The aging of the human brain leads to a marked decrease in the expression of several neurotransmitter receptors, such as GluA1, which induces the integration of AMPA receptors inside synaptic membranes. The AMPAR trafficking model shows that the alterations in LTP and LTD observed in AD could be due to an age-related reduction in AMPAR expression levels.
“Taken together, these observations suggest that upregulation of neurotransmitter receptor genes or suppression of downregulation may ameliorate synaptic dysfunction in AD.” said Dr. Sumi.
About this synaptic plasticity research news
Author: Ryoko Mimura
Source: Okayama University
Contact: Ryoko Mimura – Okayama University
Picture: Image is in public domain
See also
Original research: Free access.
“Muscarinic acetylcholine receptor-dependent and NMDA receptor-dependent LTP and LTD share the common AMPAR trafficking pathway” by Tomonari Sumi et al. iScience
Abstract
Muscarinic acetylcholine receptor-dependent and NMDA receptor-dependent LTP and LTD share the common AMPAR trafficking pathway
Strong points
- M1 LTPs and LTDs dependent on mAChR and NMDAR share the common AMPAR traffic pathway
- Competition between ca2+-dependent exocytosis and endocytosis regulate LTP and LTD
- A simple reduction in the number of AMPARs weakens LTP and strengthens LTD
- Synaptic dysfunction is correlated with cognitive decline in Alzheimer’s disease
Summary
The forebrain cholinergic system promotes higher brain function in part by signaling through the M1 muscarinic acetylcholine receptor (mAChR). Long-term potentiation (LTP) and long-term depression (LTD) of excitatory synaptic transmission in the hippocampus are also induced by mAChR. An AMPA receptor (AMPAR) trafficking model for hippocampal neurons has been proposed to simulate N-methyl-D-aspartate receptor (NMDAR)-dependent synaptic plasticity in the early phase.

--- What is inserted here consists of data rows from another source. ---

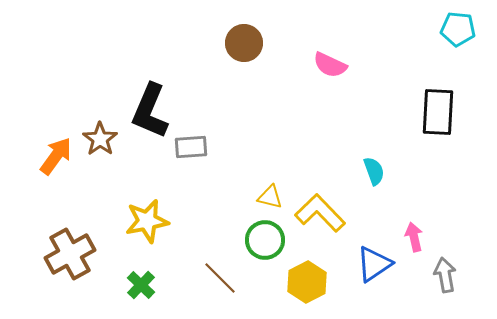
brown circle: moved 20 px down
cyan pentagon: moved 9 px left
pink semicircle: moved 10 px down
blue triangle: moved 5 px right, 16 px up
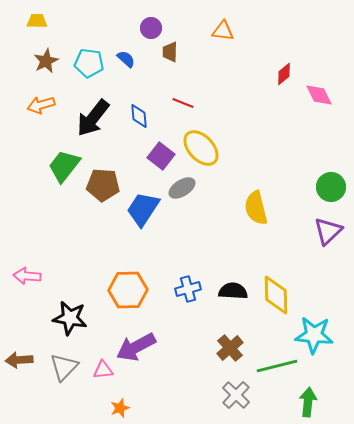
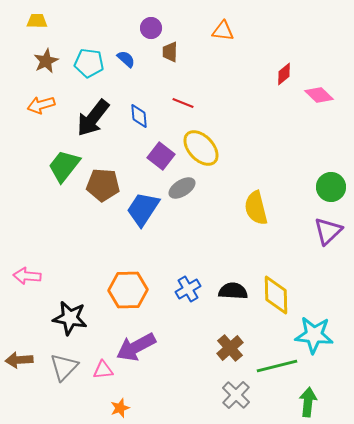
pink diamond: rotated 20 degrees counterclockwise
blue cross: rotated 15 degrees counterclockwise
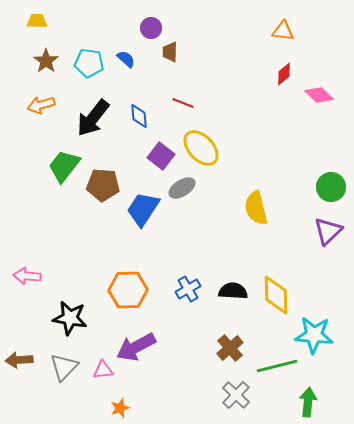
orange triangle: moved 60 px right
brown star: rotated 10 degrees counterclockwise
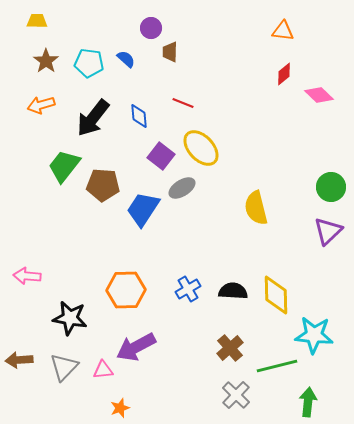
orange hexagon: moved 2 px left
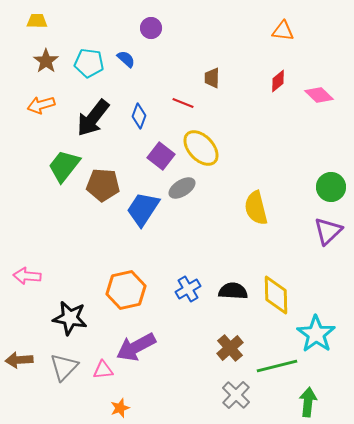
brown trapezoid: moved 42 px right, 26 px down
red diamond: moved 6 px left, 7 px down
blue diamond: rotated 25 degrees clockwise
orange hexagon: rotated 12 degrees counterclockwise
cyan star: moved 2 px right, 1 px up; rotated 30 degrees clockwise
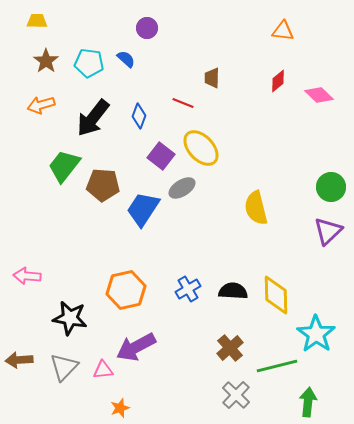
purple circle: moved 4 px left
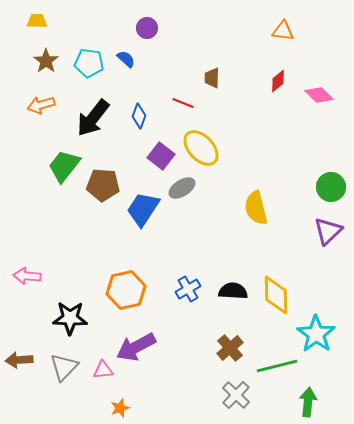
black star: rotated 8 degrees counterclockwise
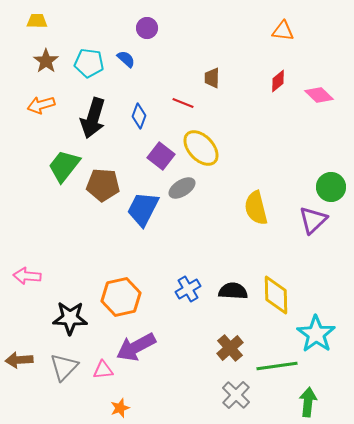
black arrow: rotated 21 degrees counterclockwise
blue trapezoid: rotated 6 degrees counterclockwise
purple triangle: moved 15 px left, 11 px up
orange hexagon: moved 5 px left, 7 px down
green line: rotated 6 degrees clockwise
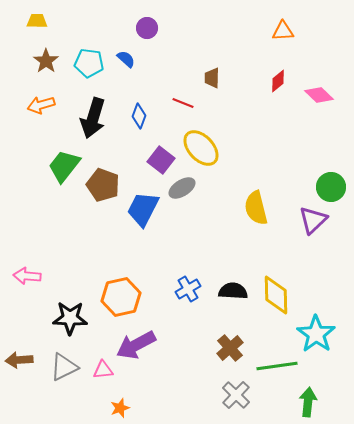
orange triangle: rotated 10 degrees counterclockwise
purple square: moved 4 px down
brown pentagon: rotated 16 degrees clockwise
purple arrow: moved 2 px up
gray triangle: rotated 20 degrees clockwise
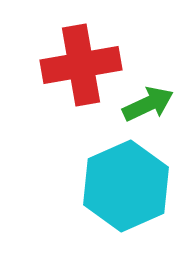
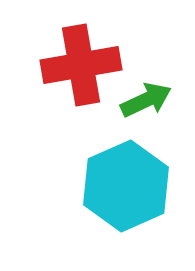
green arrow: moved 2 px left, 4 px up
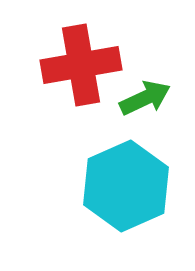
green arrow: moved 1 px left, 2 px up
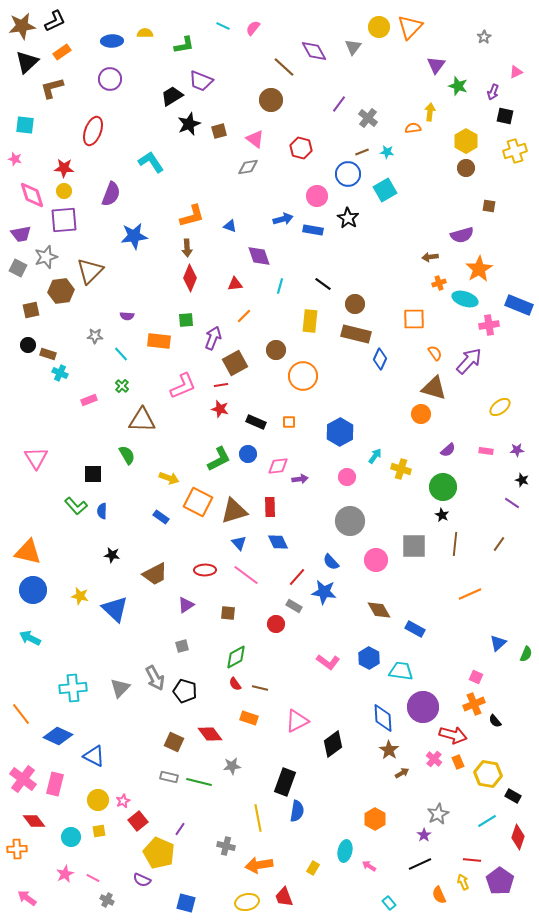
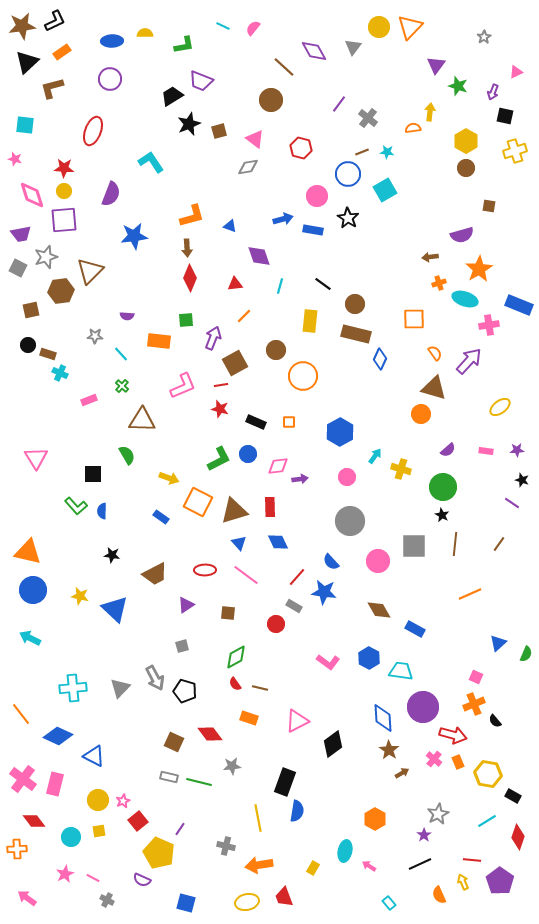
pink circle at (376, 560): moved 2 px right, 1 px down
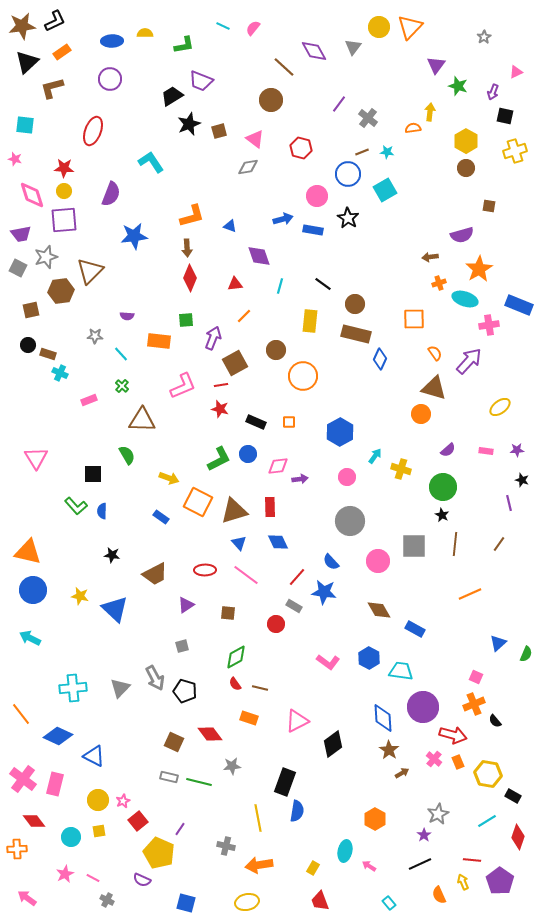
purple line at (512, 503): moved 3 px left; rotated 42 degrees clockwise
red trapezoid at (284, 897): moved 36 px right, 4 px down
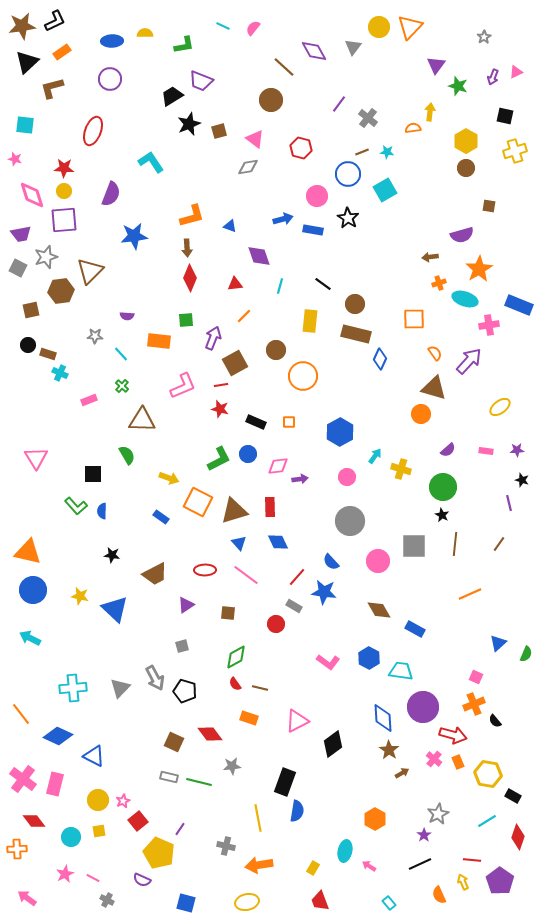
purple arrow at (493, 92): moved 15 px up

In this study, we demonstrated the validity of the hypothesis that mAChR-dependent LTP/LTD shares a common AMPAR trafficking pathway associated with NMDAR-dependent LTP/LTD.
However, unlike NMDAR, Ca2+ influx into the cytosol of the spine occurs due to Ca2+ stored inside the ER and is induced via activation of inositol 1,4,5-trisphosphate (IP3) receptors upon M1 mAChR activation.
Moreover, the AMPAR trafficking model implies that the alterations in LTP and LTD observed in Alzheimer’s disease could be attributed to age-dependent reductions in AMPAR expression levels.